Some searching brought me the answer:
Add folowing [sic] lines to /etc/modprobe.d/blacklist

blacklist ssb

blacklist b43
Since I have a HP nw9440 and he or she has a 6515b, I guess the advice applies to many models. What does it mean? I have no idea, but it works!

I'll just add that you'll need to open the file with administrative privileges, for example with:

sudo gedit /etc/modprobe.d/blacklist

Saturday, November 1, 2008

active-pattern


One way to learn about programming is to actually, well, program.

I've been thinking about the Active Record pattern for a while, and how different it is from the three-tier architectures I'm used to. Both the traditional Entity/DAO layering pattern and the API (since you're calling persistence methods outside DAO's) are quite different. Views seem to vary on what Active Record actually is, as Martin Fowler's original description has it bundling data and behaviour, while Bob Martin limits it to pure data structures.

Brief looks at Ruby on Rails piqued my interest. Then, a tiny (semi-finished) utility webapp I wrote on Google App Engine for my girlfriend gave me a first practical taste of Active Record (and of what an environment with out-of-the-box full-stack integration feels like). Currently, I'm writing a small in-house web framework on top of Struts 1 for a client, and I get the feeling that Active Record could be a good way of turning it into a full-stack environment.

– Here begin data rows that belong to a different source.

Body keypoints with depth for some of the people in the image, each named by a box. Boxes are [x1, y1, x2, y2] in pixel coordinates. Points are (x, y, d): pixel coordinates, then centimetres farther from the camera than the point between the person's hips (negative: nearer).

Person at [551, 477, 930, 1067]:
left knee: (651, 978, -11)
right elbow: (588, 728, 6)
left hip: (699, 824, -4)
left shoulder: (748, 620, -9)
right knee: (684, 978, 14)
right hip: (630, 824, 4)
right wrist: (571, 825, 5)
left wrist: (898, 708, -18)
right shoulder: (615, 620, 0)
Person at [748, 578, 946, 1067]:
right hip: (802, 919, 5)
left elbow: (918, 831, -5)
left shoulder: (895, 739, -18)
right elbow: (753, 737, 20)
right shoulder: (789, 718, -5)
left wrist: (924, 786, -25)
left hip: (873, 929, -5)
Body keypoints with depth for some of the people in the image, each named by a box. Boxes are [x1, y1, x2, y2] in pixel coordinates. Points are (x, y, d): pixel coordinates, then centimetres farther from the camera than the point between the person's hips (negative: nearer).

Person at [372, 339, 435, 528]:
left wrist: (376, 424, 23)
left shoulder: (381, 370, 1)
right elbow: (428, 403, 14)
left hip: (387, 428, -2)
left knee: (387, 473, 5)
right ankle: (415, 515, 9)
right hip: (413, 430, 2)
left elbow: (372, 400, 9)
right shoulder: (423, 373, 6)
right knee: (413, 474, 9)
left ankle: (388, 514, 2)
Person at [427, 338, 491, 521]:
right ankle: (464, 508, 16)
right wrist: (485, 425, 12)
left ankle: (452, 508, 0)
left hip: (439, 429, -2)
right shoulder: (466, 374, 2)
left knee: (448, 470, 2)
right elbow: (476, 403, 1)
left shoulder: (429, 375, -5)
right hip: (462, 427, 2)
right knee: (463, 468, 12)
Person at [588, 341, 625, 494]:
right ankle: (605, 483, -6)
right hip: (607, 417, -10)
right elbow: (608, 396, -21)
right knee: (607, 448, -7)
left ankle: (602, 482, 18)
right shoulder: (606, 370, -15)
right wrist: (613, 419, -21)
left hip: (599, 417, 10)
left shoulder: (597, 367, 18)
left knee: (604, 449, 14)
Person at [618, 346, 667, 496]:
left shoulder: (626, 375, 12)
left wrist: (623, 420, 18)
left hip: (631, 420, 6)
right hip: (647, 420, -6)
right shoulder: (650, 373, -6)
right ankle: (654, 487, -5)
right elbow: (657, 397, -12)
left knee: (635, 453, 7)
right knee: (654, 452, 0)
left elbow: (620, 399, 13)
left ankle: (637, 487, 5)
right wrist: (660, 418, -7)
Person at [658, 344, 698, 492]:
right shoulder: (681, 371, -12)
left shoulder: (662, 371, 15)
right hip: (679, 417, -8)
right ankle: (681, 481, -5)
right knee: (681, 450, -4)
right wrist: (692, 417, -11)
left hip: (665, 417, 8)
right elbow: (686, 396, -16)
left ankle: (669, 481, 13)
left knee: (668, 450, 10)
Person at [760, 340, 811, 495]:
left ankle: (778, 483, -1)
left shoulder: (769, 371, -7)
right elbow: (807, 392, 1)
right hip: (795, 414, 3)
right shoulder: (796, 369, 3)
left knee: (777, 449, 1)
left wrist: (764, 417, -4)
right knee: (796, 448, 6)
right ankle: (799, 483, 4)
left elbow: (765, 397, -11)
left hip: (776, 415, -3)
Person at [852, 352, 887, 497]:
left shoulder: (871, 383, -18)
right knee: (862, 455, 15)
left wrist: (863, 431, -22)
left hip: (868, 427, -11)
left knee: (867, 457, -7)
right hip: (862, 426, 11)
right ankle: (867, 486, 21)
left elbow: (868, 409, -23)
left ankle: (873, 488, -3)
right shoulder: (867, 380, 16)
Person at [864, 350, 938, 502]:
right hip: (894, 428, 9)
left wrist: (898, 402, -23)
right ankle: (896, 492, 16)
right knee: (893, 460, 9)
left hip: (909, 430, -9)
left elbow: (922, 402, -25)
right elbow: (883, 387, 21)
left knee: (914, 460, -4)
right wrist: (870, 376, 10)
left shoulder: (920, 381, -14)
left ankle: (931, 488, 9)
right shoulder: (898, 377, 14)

I'm aiming, first, for a very simple usecase to get a feel for the pattern: how it affects the overall design, the ORM challenges and integration with existing frameworks, effect on amount of boilerplate, etc. Later, maybe it could grow into something usable by a real-world, basic CRUDing app.

Some of my initial assumptions:
  • ActiveRecords are actually delegating to a DAO-like Repository. This Repository is injected into ActiveRecord instances (dependency injection is handled by Guice)
  • ActiveRecords mirror DB records exactly, except that foreign keys become object references
  • This whole thing is pointless if it doesn't remove a lot of tedious DAO-related boilerplate
  • It must be kept simple
With that, I give you the barely-born active-pattern.

Wednesday, October 8, 2008

purpose

I'm a professional programmer at JavaBlackBelt. I read a lot of blogs, a good amount of articles and a fair amount of books. I watch a lot of videos. And I realised that I was forgetting a lot of what I consumed.

The other day, I was watching Fostering Software Craftsmanship in a Corporate Setting and the speaker stated that writing a book review, for example, was a way of better absorbing its information. Seemed logical to me, so I've decided to do pretty much exactly that, except for every kind of programming tidbit I come across. Well, only the ones that strike me as interesting enough to remember.

This blog's title is of course a more indeterminate variation on Peter Norvig's Teach Yourself Programming In Ten Years.